→ PROBLEMS AND TASKS
1: Reproduce verbatim the portion of the slow 2003 server thread that opens with the words containing "Source: AutoEntrollment" and closes with "not be performed.".
2: Answer these questions from the slow 2003 server thread:
(a) What operating system and service pack are the workstations running?
(b) Which event source is reported with Event ID 1053?
(c) What Event ID is given for the NETLOGON source?

# Solved: Slow 2003 server



## sunyifei23 (Jun 14, 2010)

Hi, We have a win 2003 server that acts as AD, File server but not domain controller, with approximately 2x workstations, the problems is that most users are experiencing slow log in, as well as slow access to the mapped network drives when working on the workstations. The workstations are running XP sp2. I also get the following errors from the event viewer.

Source: Userenv
Event ID: 1053

Windows cannot determine the user or computer name. (The specified domain either does not exist or could not be contacted. ). Group Policy processing aborted. 

Source: AutoEntrollment 
Event ID:15
Automatic certificate enrollment for local system failed to contact the active directory (0x8007054b). The specified domain either does not exist or could not be contacted.
Enrollment will not be performed.

Source: NETLOGON
Event ID: 5719
No Domain Controller is available for domain "DOMAIN NAME" due to the following: 
There are currently no logon servers available to service the logon request. . 
Make sure that the computer is connected to the network and try again. If the problem persists, please contact your domain administrator.


Thanks


----------



## skinnywhiteboy (Jan 26, 2001)

"Hi, We have a win 2003 server that acts as AD, File server but not domain controller."

→ RECORDED INFORMATION
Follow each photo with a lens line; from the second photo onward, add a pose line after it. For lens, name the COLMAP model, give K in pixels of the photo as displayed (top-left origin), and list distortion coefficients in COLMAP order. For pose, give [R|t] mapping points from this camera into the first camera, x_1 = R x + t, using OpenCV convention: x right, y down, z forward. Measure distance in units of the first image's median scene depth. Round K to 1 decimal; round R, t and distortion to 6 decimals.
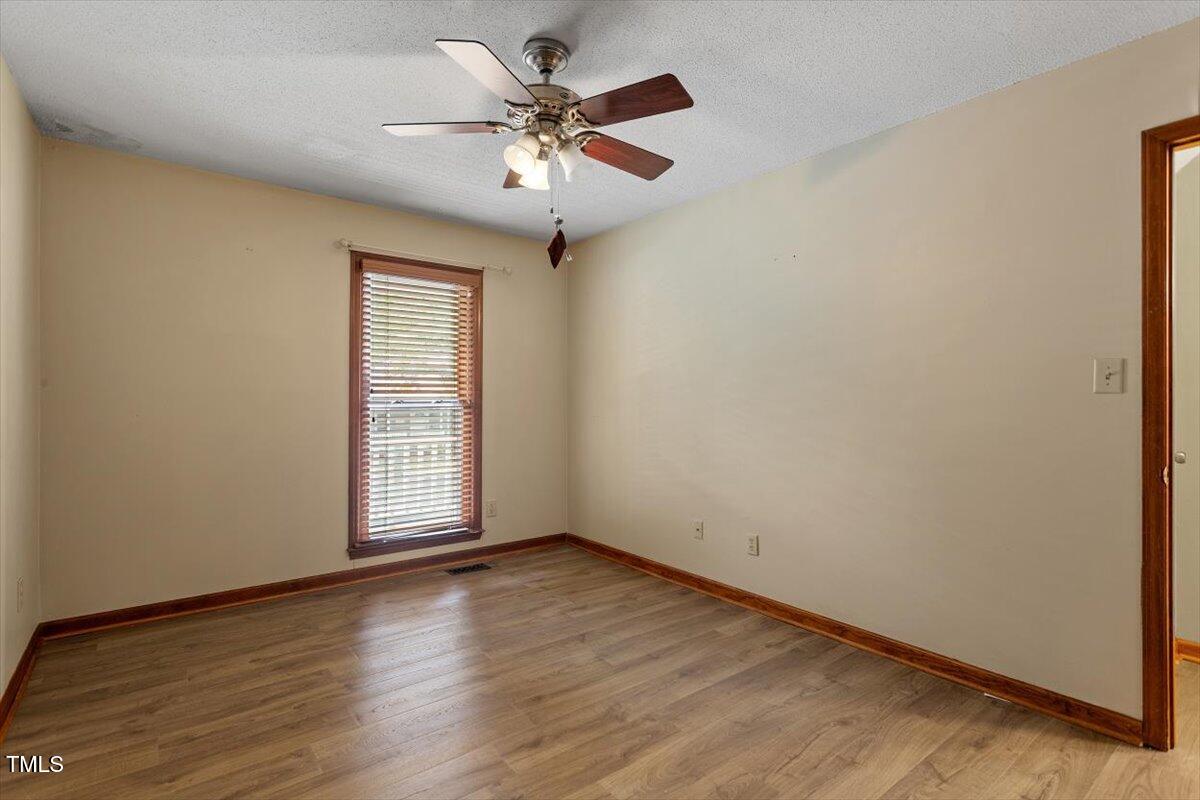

→ ANSWERS TO THE PROBLEMS
1:
Source: AutoEntrollment 
Event ID:15
Automatic certificate enrollment for local system failed to contact the active directory (0x8007054b). The specified domain either does not exist or could not be contacted.
Enrollment will not be performed.

2:
(a) XP SP2
(b) Userenv
(c) 5719